#### [RAW DATA]
════

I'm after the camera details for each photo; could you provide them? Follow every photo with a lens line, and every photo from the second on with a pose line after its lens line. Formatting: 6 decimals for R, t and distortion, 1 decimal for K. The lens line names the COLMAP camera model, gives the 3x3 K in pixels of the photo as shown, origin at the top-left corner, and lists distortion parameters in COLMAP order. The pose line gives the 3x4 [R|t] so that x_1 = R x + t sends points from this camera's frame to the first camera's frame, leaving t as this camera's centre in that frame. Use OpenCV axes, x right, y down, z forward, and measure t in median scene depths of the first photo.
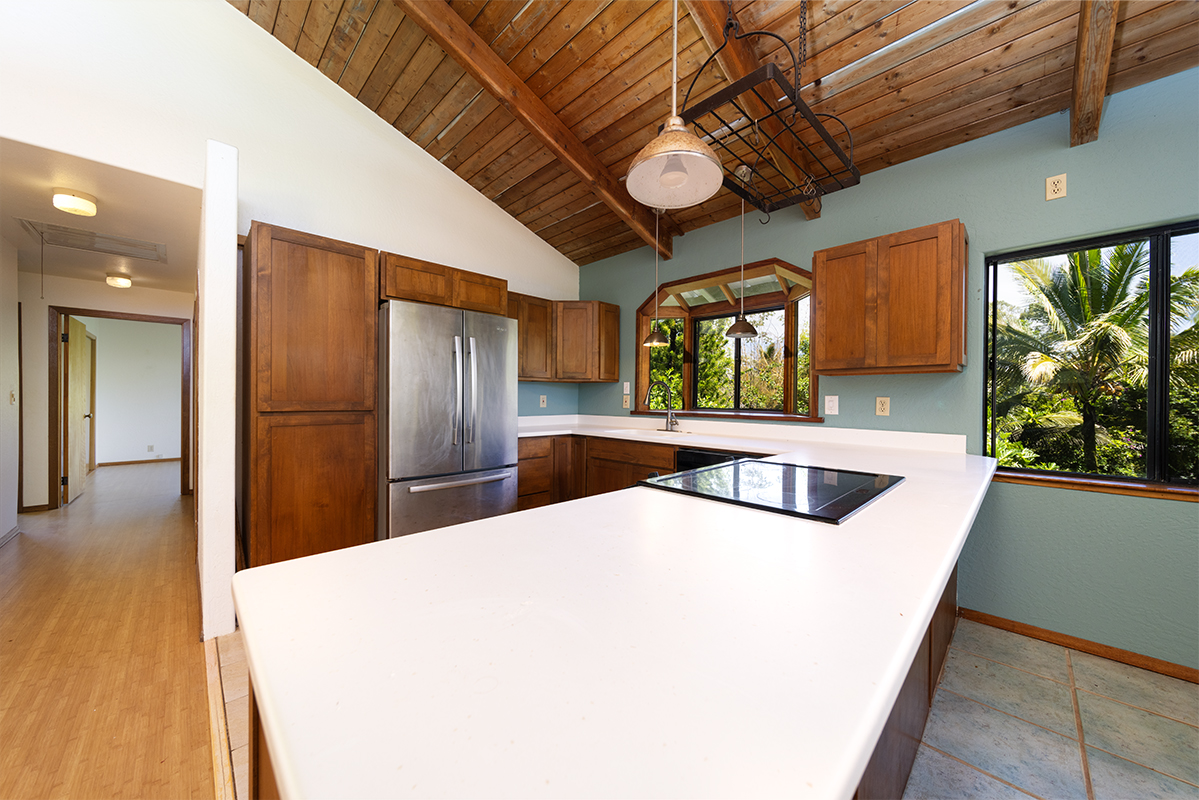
lens RADIAL K [[421.5, 0, 601.5], [0, 421.5, 398.7], [0, 0, 1]] dist [0.001022, -0.000040]
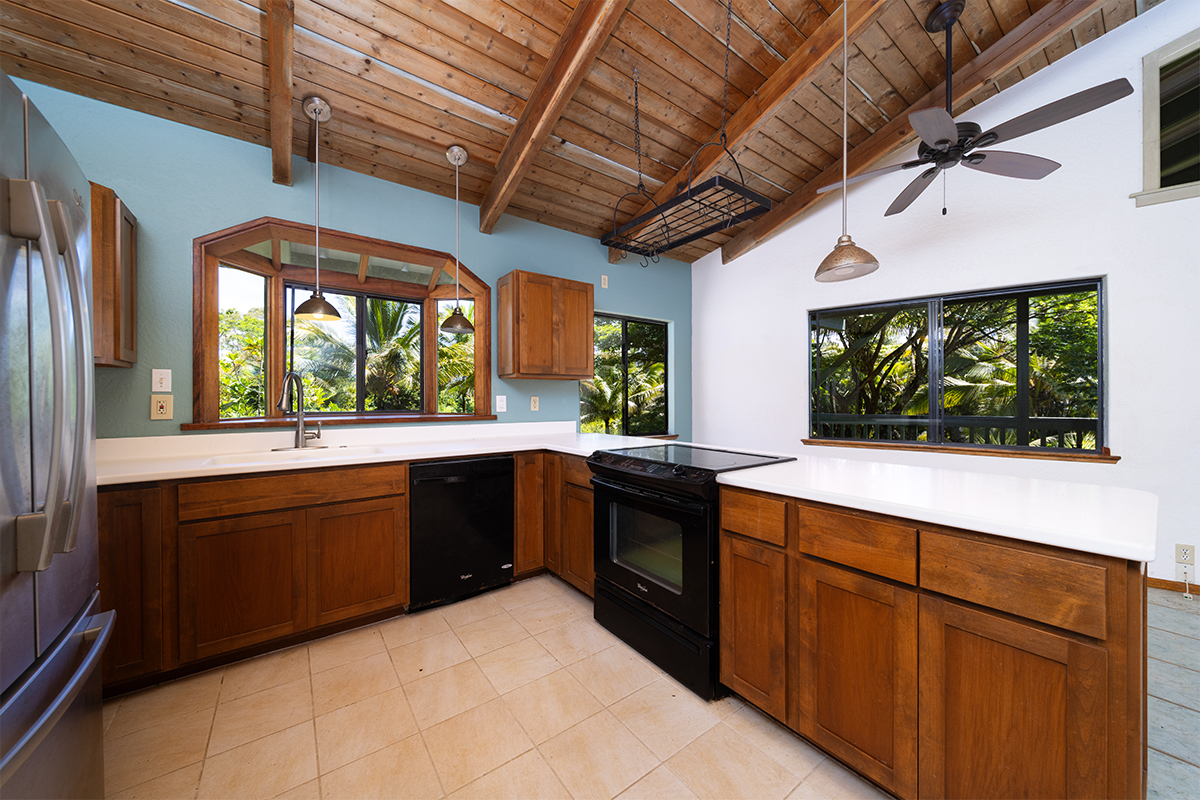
lens RADIAL K [[421.8, 0, 602.8], [0, 421.8, 398.5], [0, 0, 1]] dist [0.001022, -0.000040]
pose [[0.128293, -0.007747, 0.991706, -0.462049], [0.005240, 0.999961, 0.007134, -0.004671], [-0.991722, 0.004281, 0.128329, 0.481107]]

════

#### [ACTIVITY]
Repeat every line above exactly, minus the pictures.

#### [RESPONSE TO THIS TASK]
I'm after the camera details for each photo; could you provide them? Follow every photo with a lens line, and every photo from the second on with a pose line after its lens line. Formatting: 6 decimals for R, t and distortion, 1 decimal for K. The lens line names the COLMAP camera model, gives the 3x3 K in pixels of the photo as shown, origin at the top-left corner, and lists distortion parameters in COLMAP order. The pose line gives the 3x4 [R|t] so that x_1 = R x + t sends points from this camera's frame to the first camera's frame, leaving t as this camera's centre in that frame. Use OpenCV axes, x right, y down, z forward, and measure t in median scene depths of the first photo.
lens RADIAL K [[421.5, 0, 601.5], [0, 421.5, 398.7], [0, 0, 1]] dist [0.001022, -0.000040]
lens RADIAL K [[421.8, 0, 602.8], [0, 421.8, 398.5], [0, 0, 1]] dist [0.001022, -0.000040]
pose [[0.128293, -0.007747, 0.991706, -0.462049], [0.005240, 0.999961, 0.007134, -0.004671], [-0.991722, 0.004281, 0.128329, 0.481107]]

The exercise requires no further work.